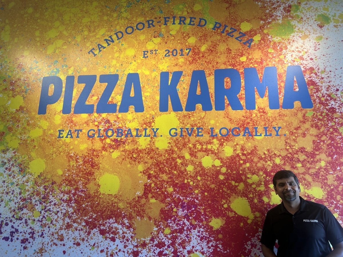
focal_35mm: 26
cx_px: 172
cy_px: 128
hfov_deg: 67.3
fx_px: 258
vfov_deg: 53.1
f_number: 1.5
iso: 100
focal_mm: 5.7
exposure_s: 1/120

--- BRIEF ---
Return every entry above exactly. Pictures stay out.

--- WRITTEN SOLUTION ---
focal_35mm: 26
cx_px: 172
cy_px: 128
hfov_deg: 67.3
fx_px: 258
vfov_deg: 53.1
f_number: 1.5
iso: 100
focal_mm: 5.7
exposure_s: 1/120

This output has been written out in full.